*** Opening Exercise data ***

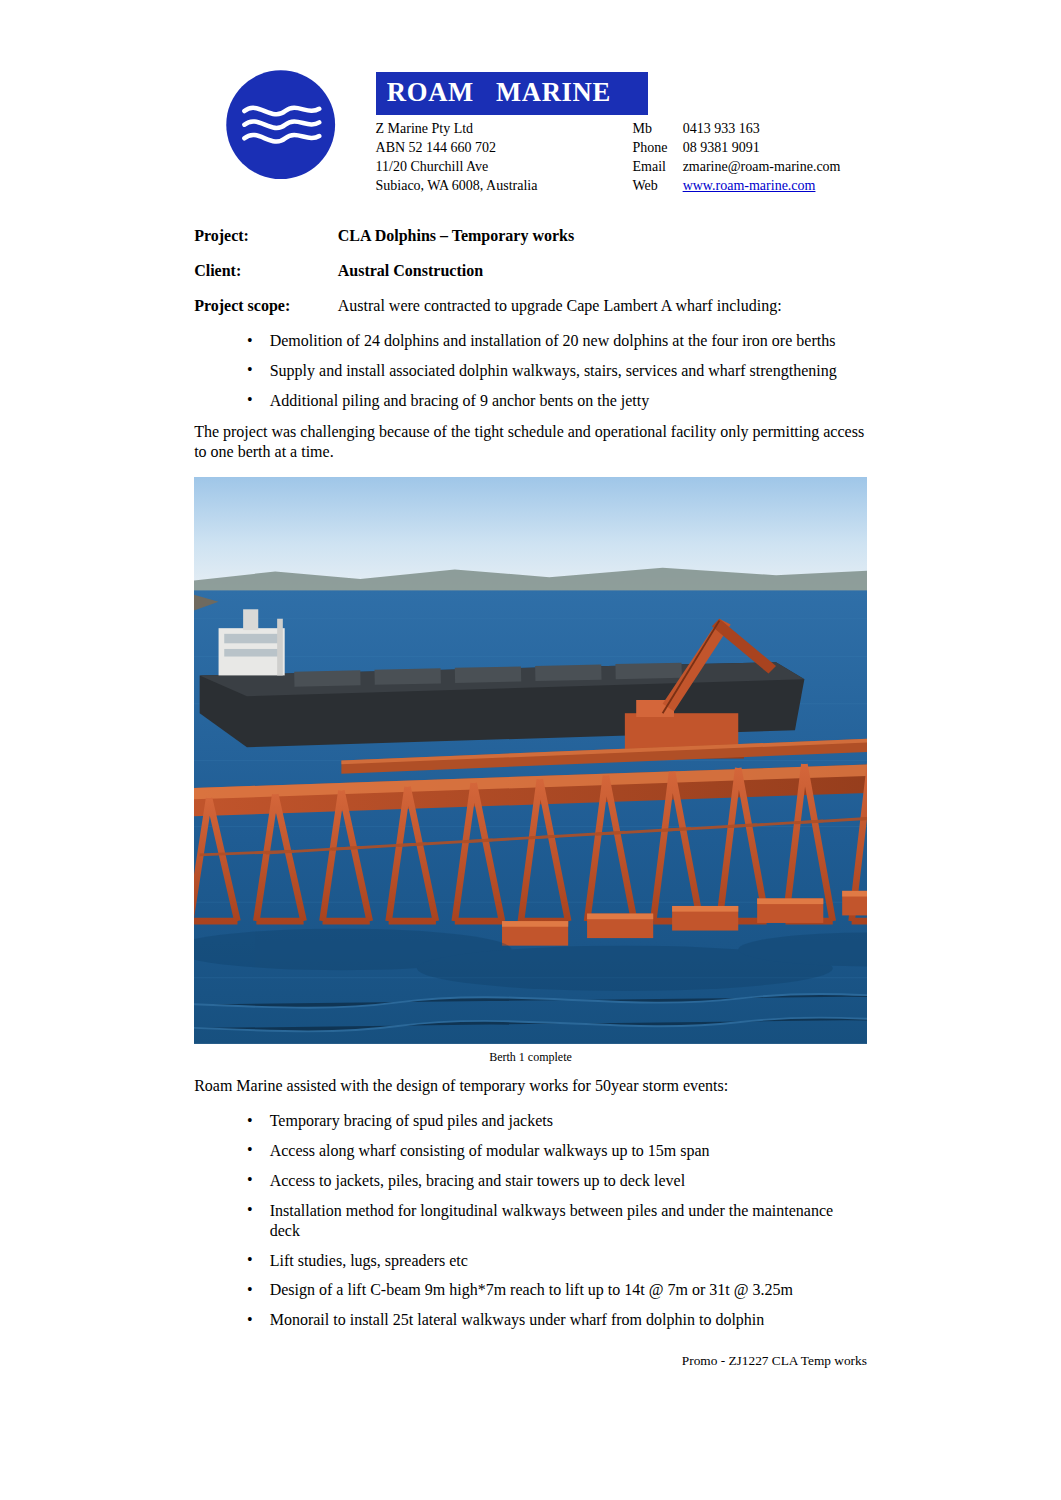ROAM MARINE
Z Marine Pty Ltd
ABN 52 144 660 702
11/20 Churchill Ave
Subiaco, WA 6008, Australia
| Mb | 0413 933 163 |
| Phone | 08 9381 9091 |
| Email | zmarine@roam-marine.com |
| Web | www.roam-marine.com |
Project:
CLA Dolphins – Temporary works
Client:
Austral Construction
Project scope:
Austral were contracted to upgrade Cape Lambert A wharf including:
Demolition of 24 dolphins and installation of 20 new dolphins at the four iron ore berths
Supply and install associated dolphin walkways, stairs, services and wharf strengthening
Additional piling and bracing of 9 anchor bents on the jetty
The project was challenging because of the tight schedule and operational facility only permitting access to one berth at a time.
H
Berth 1 complete
Roam Marine assisted with the design of temporary works for 50year storm events:
Temporary bracing of spud piles and jackets
Access along wharf consisting of modular walkways up to 15m span
Access to jackets, piles, bracing and stair towers up to deck level
Installation method for longitudinal walkways between piles and under the maintenance deck
Lift studies, lugs, spreaders etc
Design of a lift C-beam 9m high*7m reach to lift up to 14t @ 7m or 31t @ 3.25m
Monorail to install 25t lateral walkways under wharf from dolphin to dolphin
Promo - ZJ1227 CLA Temp works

*** Closing Exercise data ***

**Directions:** In the answer, include exactly the lines from the top of the entries through the line containing "Demolition of 24", and nothing else, not even the pictures.

**Output:**
ROAM MARINE
Z Marine Pty Ltd
ABN 52 144 660 702
11/20 Churchill Ave
Subiaco, WA 6008, Australia
| Mb | 0413 933 163 |
| Phone | 08 9381 9091 |
| Email | zmarine@roam-marine.com |
| Web | www.roam-marine.com |
Project:
CLA Dolphins – Temporary works
Client:
Austral Construction
Project scope:
Austral were contracted to upgrade Cape Lambert A wharf including:
Demolition of 24 dolphins and installation of 20 new dolphins at the four iron ore berths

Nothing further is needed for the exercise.